Task directions. Repeat the entries beneath in their entirety, precisely as given.

** Opening Stored data block **

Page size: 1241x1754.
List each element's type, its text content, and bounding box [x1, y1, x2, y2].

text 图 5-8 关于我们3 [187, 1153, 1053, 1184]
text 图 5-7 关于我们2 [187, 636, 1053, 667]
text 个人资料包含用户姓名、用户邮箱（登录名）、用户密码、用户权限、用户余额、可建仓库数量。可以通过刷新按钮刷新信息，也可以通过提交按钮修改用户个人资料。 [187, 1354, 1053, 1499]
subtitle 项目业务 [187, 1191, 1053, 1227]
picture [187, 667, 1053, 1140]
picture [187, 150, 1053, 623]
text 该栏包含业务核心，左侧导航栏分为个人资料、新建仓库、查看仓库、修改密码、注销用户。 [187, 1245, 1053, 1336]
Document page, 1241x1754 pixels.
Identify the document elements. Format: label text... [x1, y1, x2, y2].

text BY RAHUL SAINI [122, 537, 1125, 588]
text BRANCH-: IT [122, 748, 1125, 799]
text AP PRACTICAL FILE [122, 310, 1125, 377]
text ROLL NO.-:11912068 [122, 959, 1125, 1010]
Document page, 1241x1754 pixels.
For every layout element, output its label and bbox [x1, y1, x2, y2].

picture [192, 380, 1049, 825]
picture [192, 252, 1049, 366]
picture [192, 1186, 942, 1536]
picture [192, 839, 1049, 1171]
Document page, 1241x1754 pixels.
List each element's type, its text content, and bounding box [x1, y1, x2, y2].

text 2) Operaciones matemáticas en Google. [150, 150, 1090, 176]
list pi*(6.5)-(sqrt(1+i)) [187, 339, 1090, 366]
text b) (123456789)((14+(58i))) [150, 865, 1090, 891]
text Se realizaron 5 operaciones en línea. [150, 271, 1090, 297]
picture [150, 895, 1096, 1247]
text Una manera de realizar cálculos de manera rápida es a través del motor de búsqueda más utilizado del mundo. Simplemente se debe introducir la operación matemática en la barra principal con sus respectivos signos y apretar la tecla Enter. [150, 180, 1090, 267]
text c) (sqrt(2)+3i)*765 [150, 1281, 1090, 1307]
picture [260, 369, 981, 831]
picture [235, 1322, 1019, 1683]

** Closing Stored data block **

Completed task.
Page size: 1241x1754.
List each element's type, its text content, and bounding box [x1, y1, x2, y2].

text 图 5-8 关于我们3 [187, 1153, 1053, 1184]
text 图 5-7 关于我们2 [187, 636, 1053, 667]
text 个人资料包含用户姓名、用户邮箱（登录名）、用户密码、用户权限、用户余额、可建仓库数量。可以通过刷新按钮刷新信息，也可以通过提交按钮修改用户个人资料。 [187, 1354, 1053, 1499]
subtitle 项目业务 [187, 1191, 1053, 1227]
picture [187, 667, 1053, 1140]
picture [187, 150, 1053, 623]
text 该栏包含业务核心，左侧导航栏分为个人资料、新建仓库、查看仓库、修改密码、注销用户。 [187, 1245, 1053, 1336]
Document page, 1241x1754 pixels.
Identify the document elements. Format: label text... [x1, y1, x2, y2].

text BY RAHUL SAINI [122, 537, 1125, 588]
text BRANCH-: IT [122, 748, 1125, 799]
text AP PRACTICAL FILE [122, 310, 1125, 377]
text ROLL NO.-:11912068 [122, 959, 1125, 1010]
Document page, 1241x1754 pixels.
For every layout element, output its label and bbox [x1, y1, x2, y2].

picture [192, 380, 1049, 825]
picture [192, 252, 1049, 366]
picture [192, 1186, 942, 1536]
picture [192, 839, 1049, 1171]
Document page, 1241x1754 pixels.
List each element's type, its text content, and bounding box [x1, y1, x2, y2].

text 2) Operaciones matemáticas en Google. [150, 150, 1090, 176]
list pi*(6.5)-(sqrt(1+i)) [187, 339, 1090, 366]
text b) (123456789)((14+(58i))) [150, 865, 1090, 891]
text Se realizaron 5 operaciones en línea. [150, 271, 1090, 297]
picture [150, 895, 1096, 1247]
text Una manera de realizar cálculos de manera rápida es a través del motor de búsqueda más utilizado del mundo. Simplemente se debe introducir la operación matemática en la barra principal con sus respectivos signos y apretar la tecla Enter. [150, 180, 1090, 267]
text c) (sqrt(2)+3i)*765 [150, 1281, 1090, 1307]
picture [260, 369, 981, 831]
picture [235, 1322, 1019, 1683]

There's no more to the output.